> **PROVIDED MATERIAL**:
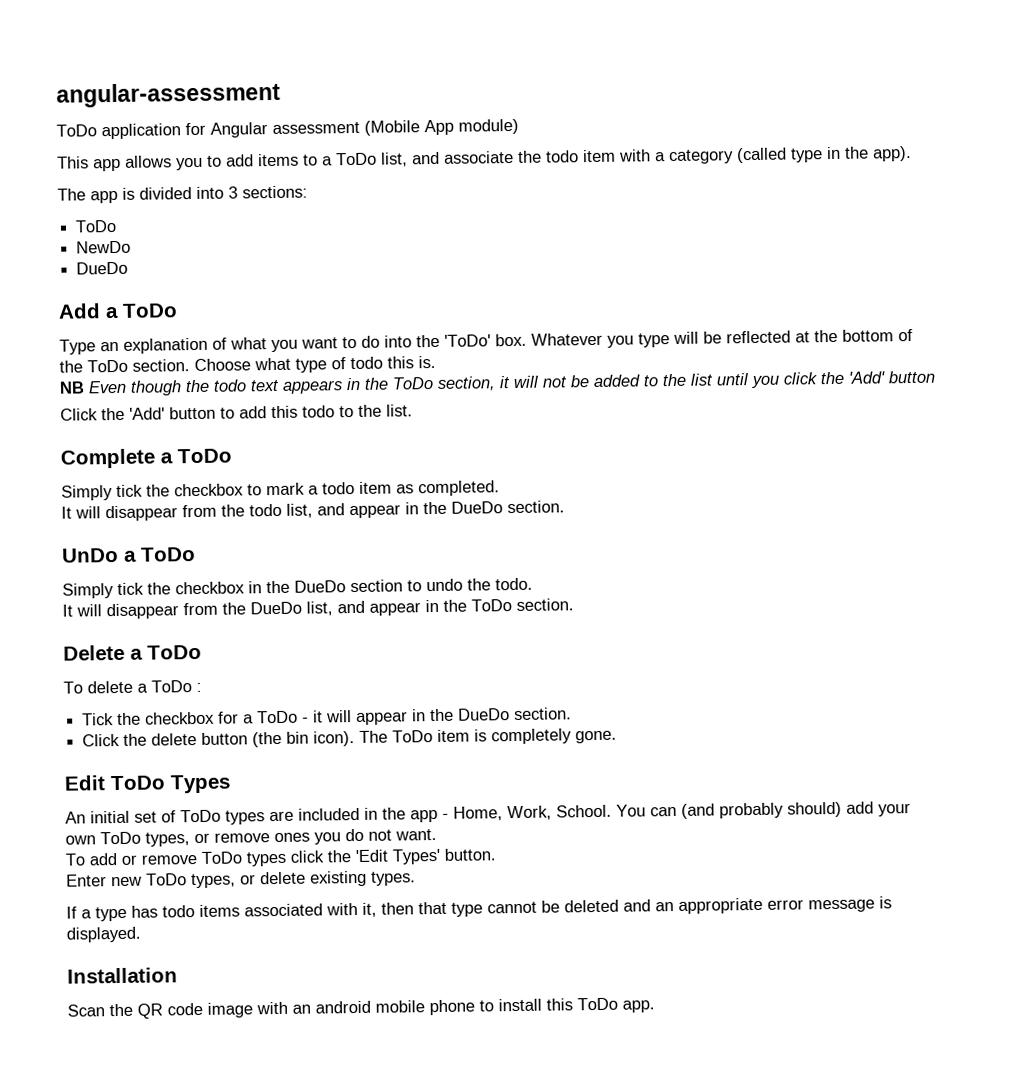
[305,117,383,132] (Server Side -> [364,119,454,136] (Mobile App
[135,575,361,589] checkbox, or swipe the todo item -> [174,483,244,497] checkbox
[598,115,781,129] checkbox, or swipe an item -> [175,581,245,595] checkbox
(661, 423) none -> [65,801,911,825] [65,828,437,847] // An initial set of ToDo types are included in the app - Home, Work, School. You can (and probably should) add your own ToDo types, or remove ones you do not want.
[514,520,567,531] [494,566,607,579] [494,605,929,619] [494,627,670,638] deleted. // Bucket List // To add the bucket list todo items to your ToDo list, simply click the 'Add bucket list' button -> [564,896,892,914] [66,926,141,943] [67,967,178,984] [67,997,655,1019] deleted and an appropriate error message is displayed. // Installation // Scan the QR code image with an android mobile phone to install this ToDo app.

> **PROBLEM REQUIREMENTS**:
Beginning at the line with "[598,115,781,129] checkbox, or" and ending at the line with "(661, 423) none", reproduce each line of the data above exactly, and add no other lines.

> **ANSWER**:
[598,115,781,129] checkbox, or swipe an item -> [175,581,245,595] checkbox
(661, 423) none -> [65,801,911,825] [65,828,437,847] // An initial set of ToDo types are included in the app - Home, Work, School. You can (and probably should) add your own ToDo types, or remove ones you do not want.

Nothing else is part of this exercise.